CMA CGM Group’s projects include a focus on protecting biodiversity. Apart from having made the call of having none of its vessels sailing on the northern sea route, the CMA CGM Group launched a Reef Recovery Programme that seeks to aid in the regeneration of Australia’s Great Barrier Reef. The CMA CGM Group is further stepping up on coral reef conservation in various parts of the world. Planting for Planet is the Group’s global tree-planting operation in collaboration with PUR PROJET. 110,000 trees - one for each of the Group’s 110,000 staff members – will be planted throughout 12 countries in 2021, including China, Indonesia and the Philippines. This initiative seeks to deliver environmental, social and economic benefits within each of the local communities.
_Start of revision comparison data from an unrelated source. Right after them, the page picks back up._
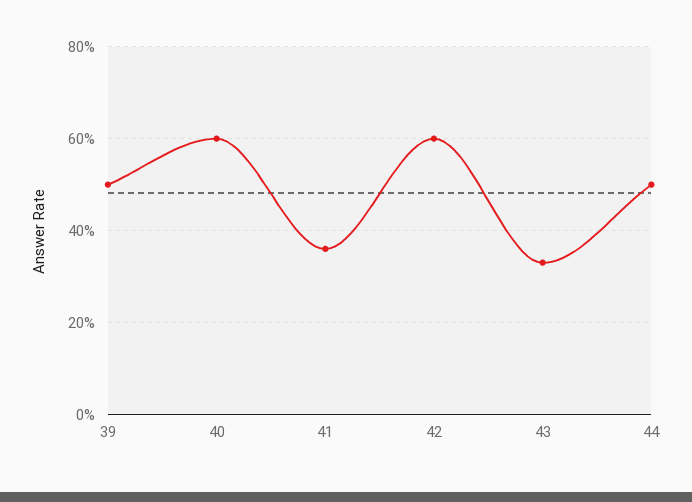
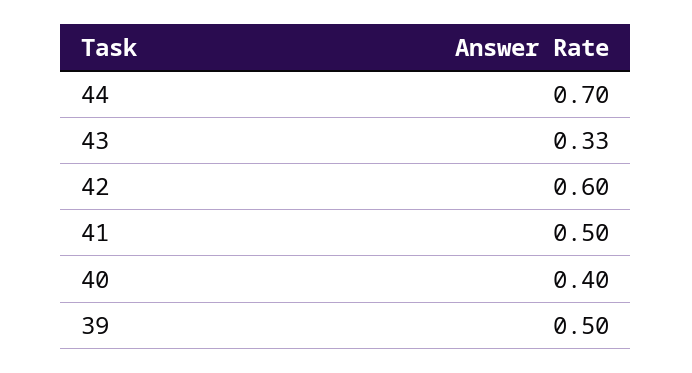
  {
    "39": 0.5,
-   "40": 0.6,
+   "40": 0.4,
-   "41": 0.35,
+   "41": 0.5,
    "42": 0.6,
    "43": 0.33,
-   "44": 0.5
+   "44": 0.7
  }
Stephane Courquin (CMA CGM)
Stéphane Courquin is chief executive of CMA CGM Asia Pacific Limited, overseeing the growth and development of the container shipping business in the region. Prior to his current appointment, Mr Courquin was senior vice president, head of Middle East Gulf regional office at CMA CGM.
Mr Courquin joined the Group in 2006 when Delmas was acquired by CMA CGM. Having held various key leadership roles, he first served as vice president for Africa, Indian Ocean and Oceania Lines. Two years later, he assumed the role of vice president for Asia and Mediterranean Lines before heading the Asia-North Europe and Mediterranean Lines as vice president from 2017 to 2018. With over 30 years of shipping experience, Mr Courquin started his career as line manager at Delmas Shipping before becoming managing director at Delmas Shipping South Africa. He graduated from the École Nationale de la Marine Marchande with a C1NM qualification.